Underwood believed she would be speaking on healthcare issues and the like, but due to current events, had to change her theme.
"I struggled about what to talk about today, and it's not healthcare," Underwood said as she addressed the crowd. "I'm going to plug two very important issues: Do whatever you can to help Haiti and vote yes on measures 66 and 67. Our schools depend on it.
Underwood also emphasized King's message in relation to many current events.
"I was trying to explain the California proposition 8 amendment, and my daughter wanted to know how people can dictate the happiness of others." said Underwood, "and we know in our hearts it is wrong. The truth is it is nothing more than the ugly face discrimination."
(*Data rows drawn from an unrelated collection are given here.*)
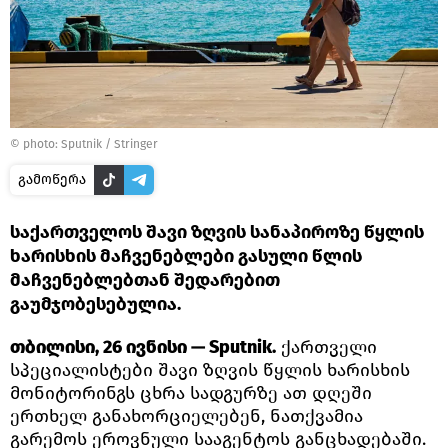
© photo: Sputnik / Stringer
გამოწერა
საქართველოს შავი ზღვის სანაპიროზე წყლის
ხარისხის მაჩვენებლები გასული წლის
მაჩვენებლებთან შედარებით
გაუმჯობესებულია.
თბილისი, 26 ივნისი — Sputnik.
ქართველი
სპეციალისტები შავი ზღვის წყლის ხარისხის
მონიტორინგს ცხრა სადგურზე ათ დღეში
ერთხელ განახორციელებენ, ნათქვამია
გარემოს ეროვნული სააგენტოს განცხადებაში.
Underwood closed with a quote from King: "We must always remember Dr. King's words: 'Injustice anywhere is injustice everywhere.'"
Following Underwood's speech, a group of veterans from the White City Veterans Administration facility in attendance were asked to stand up, when Richardson thanked them for their service.
Veteran Emmanuel Milton, 60, originally from "a small country town in Arizona," was in attendance to keep King's memory alive and to celebrate what he stood for. Milton grew up during segregation and remembers it all too well. He believes things have changed drastically.
"All this change is very significant. During Martin Luther King's days it was never even thought there would be a black president, or even a black governor for that matter." said Milton, "and to see how far the world has come, even just here, it is really wonderful."
Due to the size and diversity of the celebration, preparation for the event began in October of last year. Many were involved, including performers, organizations from throughout the greater Rogue Valley and 40 plus volunteers who were a key element in the smooth operation of MLK event.
Alick said she was indebted to all, particularly Southern Oregon University, The Southern Oregon Shakespeare Festival, Oregon Stage Works, and Rogue Valley Community Television, which provided live streaming of the event. Oregon Stage Works provided event overflow, where about 35 people viewed the live stream.
After the two-hour event, those in attendance were led to the Plaza by members of SOU's Black Student Union to listen to Martin Luther King's "I Have A Dream" Speech, followed by a performance of the Rogue Valley Peace Choir.